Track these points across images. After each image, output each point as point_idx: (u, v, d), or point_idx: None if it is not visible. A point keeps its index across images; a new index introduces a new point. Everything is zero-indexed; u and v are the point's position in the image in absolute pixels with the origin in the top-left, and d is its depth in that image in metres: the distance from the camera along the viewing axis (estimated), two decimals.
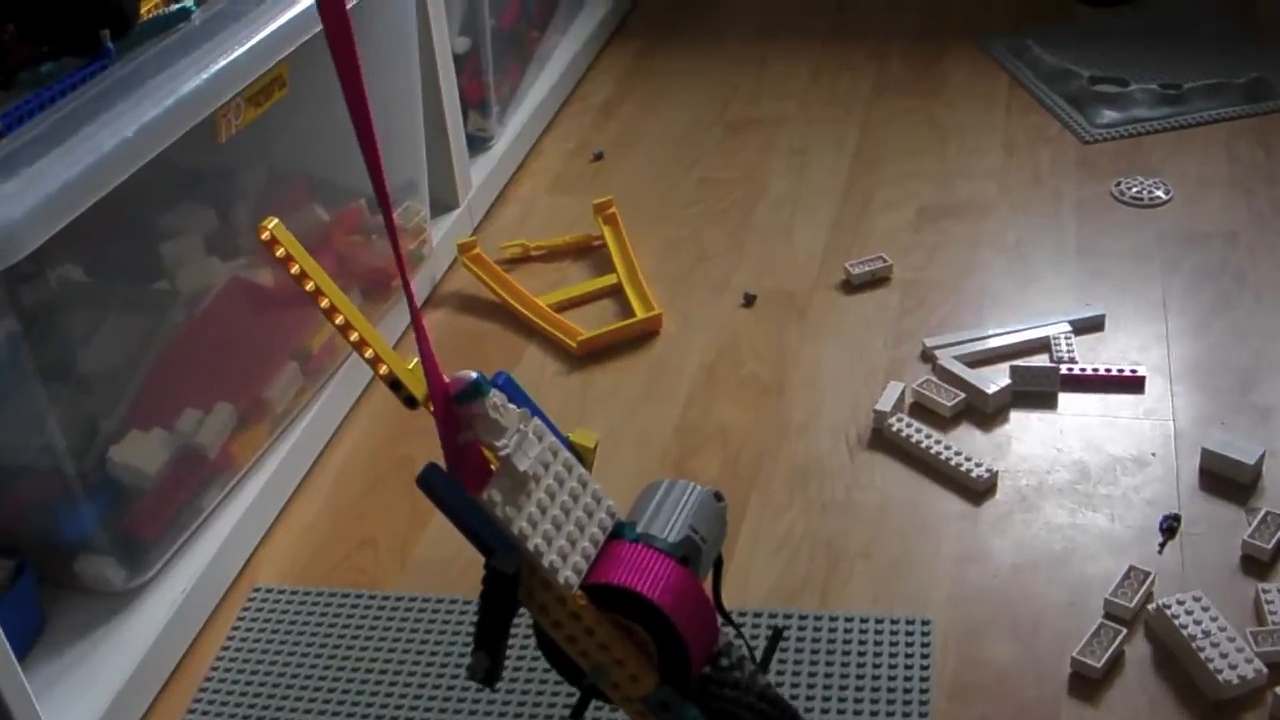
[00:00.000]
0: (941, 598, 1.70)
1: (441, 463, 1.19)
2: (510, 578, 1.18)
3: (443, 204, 2.50)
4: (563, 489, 1.22)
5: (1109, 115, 2.73)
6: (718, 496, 1.34)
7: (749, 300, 2.28)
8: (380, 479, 2.00)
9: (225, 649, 1.74)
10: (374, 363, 1.19)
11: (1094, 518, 1.79)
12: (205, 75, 1.63)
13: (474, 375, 1.15)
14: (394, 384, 1.18)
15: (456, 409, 1.17)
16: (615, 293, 2.35)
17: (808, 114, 2.90)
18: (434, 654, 1.70)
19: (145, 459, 1.72)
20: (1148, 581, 1.66)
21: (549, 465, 1.21)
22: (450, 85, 2.44)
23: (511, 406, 1.18)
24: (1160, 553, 1.73)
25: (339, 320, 1.18)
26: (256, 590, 1.82)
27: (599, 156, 2.80)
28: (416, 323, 1.14)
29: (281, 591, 1.82)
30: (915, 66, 3.06)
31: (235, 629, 1.77)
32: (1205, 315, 2.16)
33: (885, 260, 2.31)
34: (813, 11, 3.38)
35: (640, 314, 2.25)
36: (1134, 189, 2.48)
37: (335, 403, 2.08)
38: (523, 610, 1.24)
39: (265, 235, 1.17)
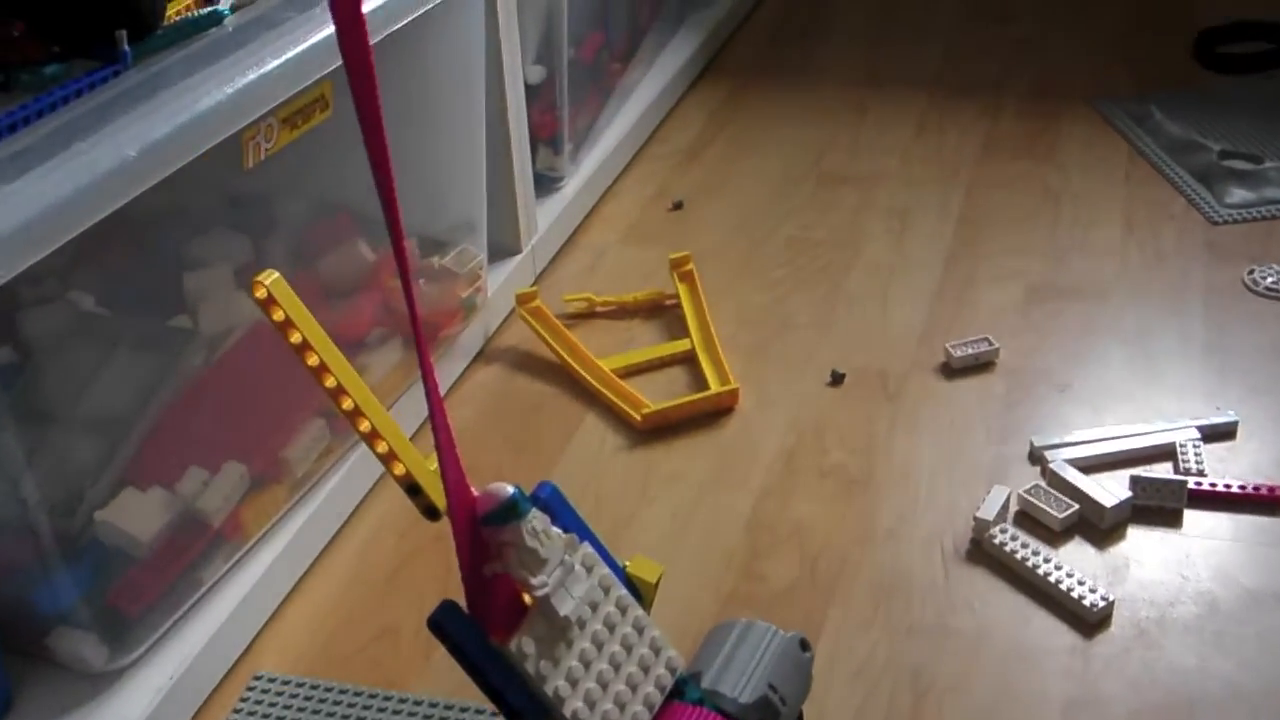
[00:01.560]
0: None
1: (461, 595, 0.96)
2: None
3: (503, 248, 2.31)
4: (613, 637, 0.98)
5: (1240, 194, 2.50)
6: (803, 645, 1.10)
7: (837, 379, 2.06)
8: (411, 557, 1.80)
9: None
10: (388, 460, 0.96)
11: (1225, 664, 1.57)
12: (231, 89, 1.44)
13: (510, 490, 0.92)
14: (412, 488, 0.96)
15: (485, 532, 0.93)
16: (688, 361, 2.15)
17: (909, 172, 2.68)
18: None
19: (139, 523, 1.54)
20: None
21: (598, 606, 0.98)
22: (520, 118, 2.26)
23: (555, 531, 0.95)
24: None
25: (347, 405, 0.95)
26: (258, 679, 1.63)
27: (679, 205, 2.59)
28: (436, 415, 0.91)
29: (286, 682, 1.62)
30: (1028, 127, 2.83)
31: None
32: None
33: (991, 343, 2.09)
34: (918, 60, 3.17)
35: (715, 387, 2.04)
36: (1269, 278, 2.24)
37: (364, 467, 1.86)
38: None
39: (261, 293, 0.94)
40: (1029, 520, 1.78)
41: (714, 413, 2.03)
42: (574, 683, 0.94)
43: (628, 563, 1.05)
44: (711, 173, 2.74)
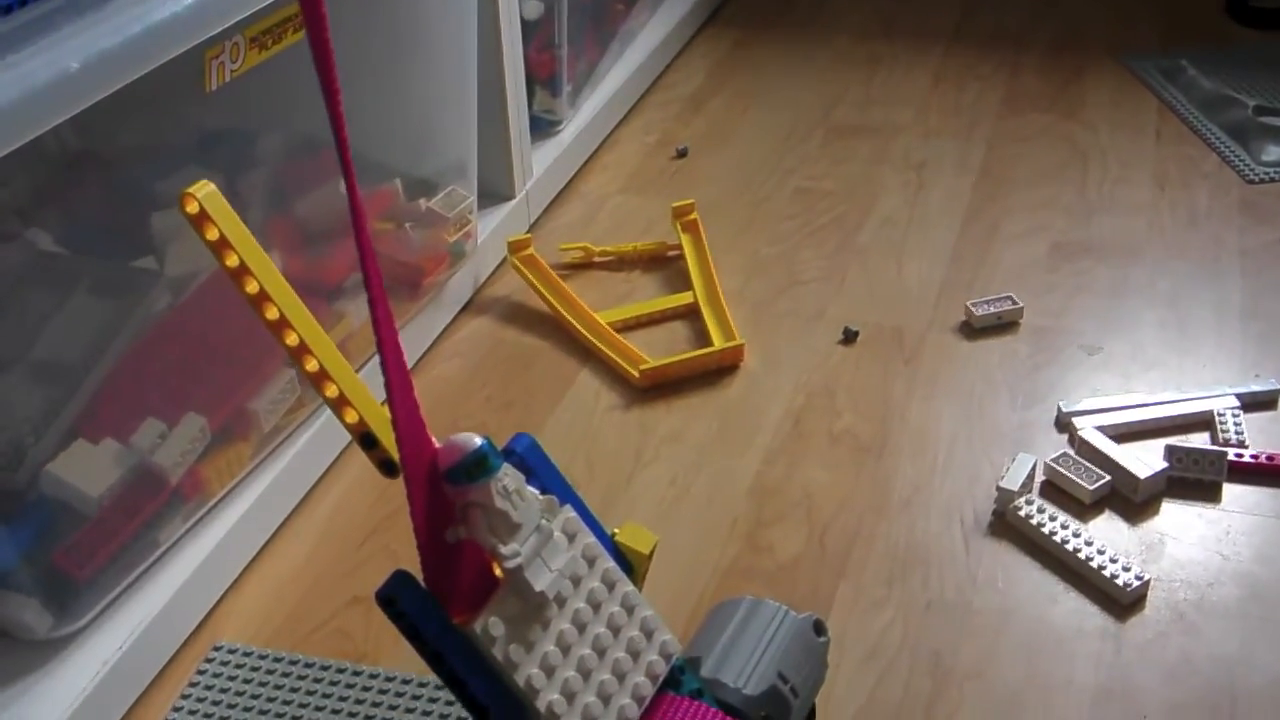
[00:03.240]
0: None
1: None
2: None
3: (496, 193, 2.18)
4: (598, 617, 0.84)
5: (1277, 152, 2.36)
6: (818, 628, 0.96)
7: (849, 336, 1.93)
8: (386, 522, 1.68)
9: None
10: (339, 406, 0.82)
11: (1270, 653, 1.44)
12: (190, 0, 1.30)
13: (477, 441, 0.78)
14: (366, 439, 0.82)
15: (447, 491, 0.79)
16: (690, 315, 2.02)
17: (926, 125, 2.54)
18: None
19: (89, 478, 1.43)
20: None
21: (580, 580, 0.84)
22: (515, 55, 2.13)
23: (531, 491, 0.81)
24: None
25: (291, 340, 0.81)
26: (217, 649, 1.51)
27: (682, 154, 2.46)
28: (385, 345, 0.77)
29: (248, 654, 1.50)
30: (1051, 81, 2.69)
31: (186, 696, 1.45)
32: None
33: (1015, 301, 1.95)
34: (934, 12, 3.03)
35: (719, 343, 1.91)
36: None
37: (338, 424, 1.71)
38: None
39: (192, 207, 0.80)
40: (1056, 491, 1.65)
41: (717, 370, 1.90)
42: (550, 671, 0.80)
43: (617, 531, 0.91)
44: (717, 122, 2.60)
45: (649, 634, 0.86)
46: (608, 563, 0.85)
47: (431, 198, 1.91)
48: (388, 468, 0.82)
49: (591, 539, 0.85)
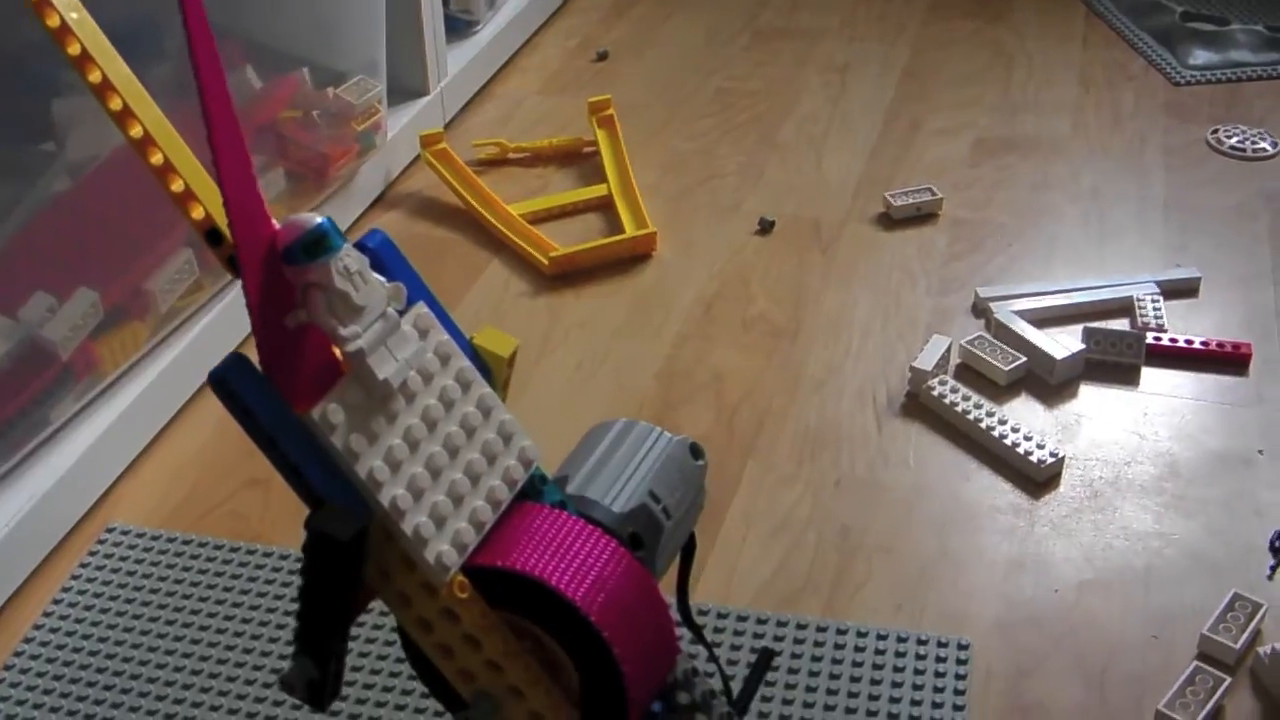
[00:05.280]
0: (986, 616, 1.32)
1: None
2: (346, 547, 0.76)
3: (410, 89, 2.14)
4: (450, 416, 0.79)
5: (1204, 56, 2.34)
6: (695, 451, 0.91)
7: (765, 226, 1.89)
8: None
9: (59, 601, 1.38)
10: (184, 201, 0.77)
11: (1187, 527, 1.41)
12: None
13: (318, 219, 0.73)
14: (212, 235, 0.77)
15: (288, 273, 0.75)
16: (605, 207, 1.97)
17: (852, 30, 2.50)
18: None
19: None
20: (1257, 617, 1.29)
21: (433, 378, 0.79)
22: None
23: (377, 278, 0.77)
24: (1271, 578, 1.36)
25: (135, 132, 0.76)
26: (110, 530, 1.46)
27: (603, 56, 2.42)
28: (211, 112, 0.72)
29: (141, 535, 1.45)
30: None
31: (76, 577, 1.40)
32: None
33: (934, 193, 1.92)
34: None
35: (631, 231, 1.85)
36: (1234, 138, 2.08)
37: (240, 305, 1.66)
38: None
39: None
40: (971, 374, 1.62)
41: (630, 259, 1.86)
42: (395, 465, 0.75)
43: (475, 335, 0.86)
44: (639, 27, 2.55)
45: (507, 438, 0.81)
46: (463, 362, 0.81)
47: (340, 86, 1.87)
48: (234, 264, 0.77)
49: (446, 337, 0.80)
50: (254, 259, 0.74)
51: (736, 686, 1.07)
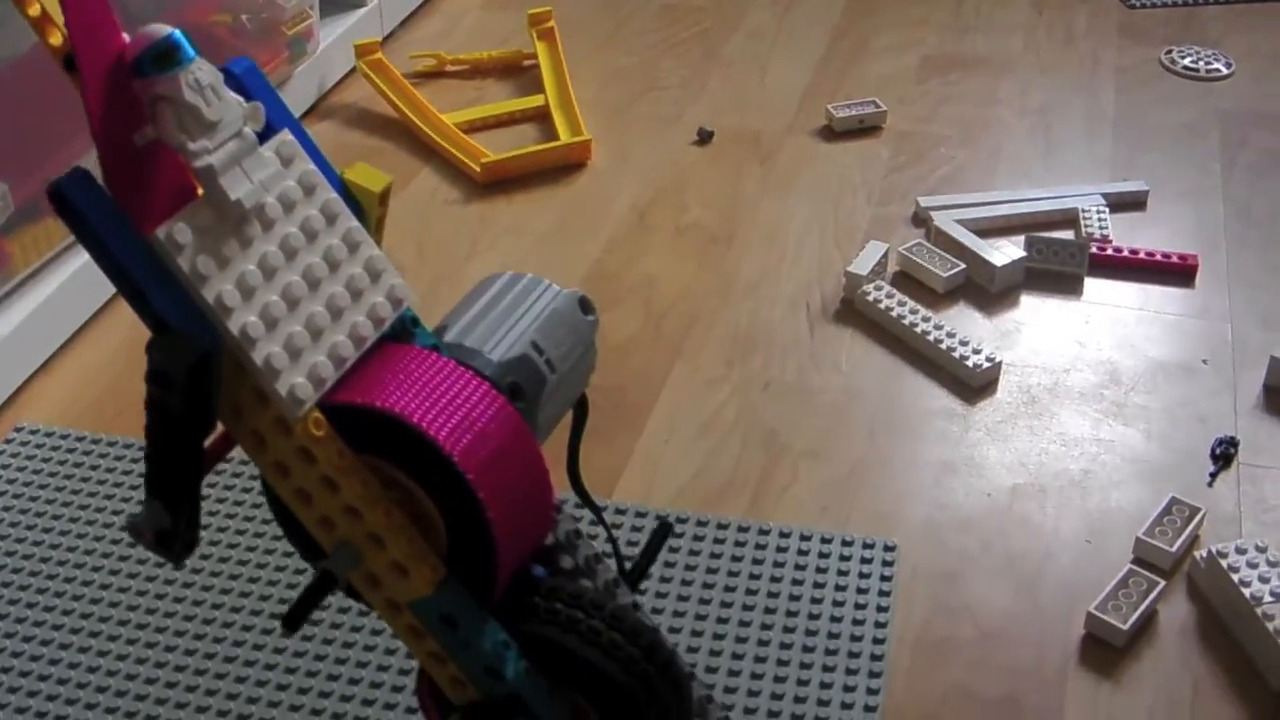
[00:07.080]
0: (914, 518, 1.29)
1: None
2: (194, 372, 0.71)
3: (347, 0, 2.05)
4: (312, 247, 0.74)
5: None
6: (585, 305, 0.86)
7: (704, 137, 1.85)
8: None
9: None
10: (42, 26, 0.72)
11: (1126, 434, 1.38)
12: None
13: (168, 30, 0.68)
14: (70, 61, 0.72)
15: (136, 86, 0.70)
16: (541, 118, 1.93)
17: None
18: (241, 531, 1.29)
19: None
20: (1195, 520, 1.26)
21: (294, 207, 0.73)
22: None
23: (232, 96, 0.71)
24: (1211, 484, 1.34)
25: None
26: (19, 430, 1.42)
27: None
28: None
29: (49, 434, 1.41)
30: None
31: None
32: (1274, 203, 1.75)
33: (878, 105, 1.88)
34: None
35: (565, 138, 1.80)
36: (1188, 58, 2.05)
37: None
38: None
39: None
40: (909, 281, 1.58)
41: (564, 168, 1.82)
42: (247, 292, 0.69)
43: (346, 171, 0.80)
44: None
45: (375, 275, 0.75)
46: (330, 194, 0.75)
47: None
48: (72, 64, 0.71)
49: (312, 167, 0.75)
50: (98, 69, 0.69)
51: (627, 560, 1.02)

Task item: Restate exactly, please, only the lines between the start of the data and the line containing "37: (335, 403, 2.08)", both ends included, skipping the pictures.

Solved problem:
Track these points across images. After each image, output each point as point_idx: (u, v, d), or point_idx: None if it is not visible. A point keeps its index across images; a new index introduces a new point. Everything is zero-indexed; u and v are the point's position in the image in absolute pixels with the origin in the top-left, and d is its depth in that image in metres: the distance from the camera along the viewing axis (estimated), two decimals.
[00:00.000]
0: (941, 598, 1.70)
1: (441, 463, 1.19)
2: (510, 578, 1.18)
3: (443, 204, 2.50)
4: (563, 489, 1.22)
5: (1109, 115, 2.73)
6: (718, 496, 1.34)
7: (749, 300, 2.28)
8: (380, 479, 2.00)
9: (225, 649, 1.74)
10: (374, 363, 1.19)
11: (1094, 518, 1.79)
12: (205, 75, 1.63)
13: (474, 375, 1.15)
14: (394, 384, 1.18)
15: (456, 409, 1.17)
16: (615, 293, 2.35)
17: (808, 114, 2.90)
18: (434, 654, 1.70)
19: (145, 459, 1.72)
20: (1148, 581, 1.66)
21: (549, 465, 1.21)
22: (450, 85, 2.44)
23: (511, 406, 1.18)
24: (1160, 553, 1.73)
25: (339, 320, 1.18)
26: (256, 590, 1.82)
27: (599, 156, 2.80)
28: (416, 323, 1.14)
29: (281, 591, 1.82)
30: (915, 66, 3.06)
31: (235, 629, 1.77)
32: (1205, 315, 2.16)
33: (885, 260, 2.31)
34: (813, 11, 3.38)
35: (640, 314, 2.25)
36: (1134, 189, 2.48)
37: (335, 403, 2.08)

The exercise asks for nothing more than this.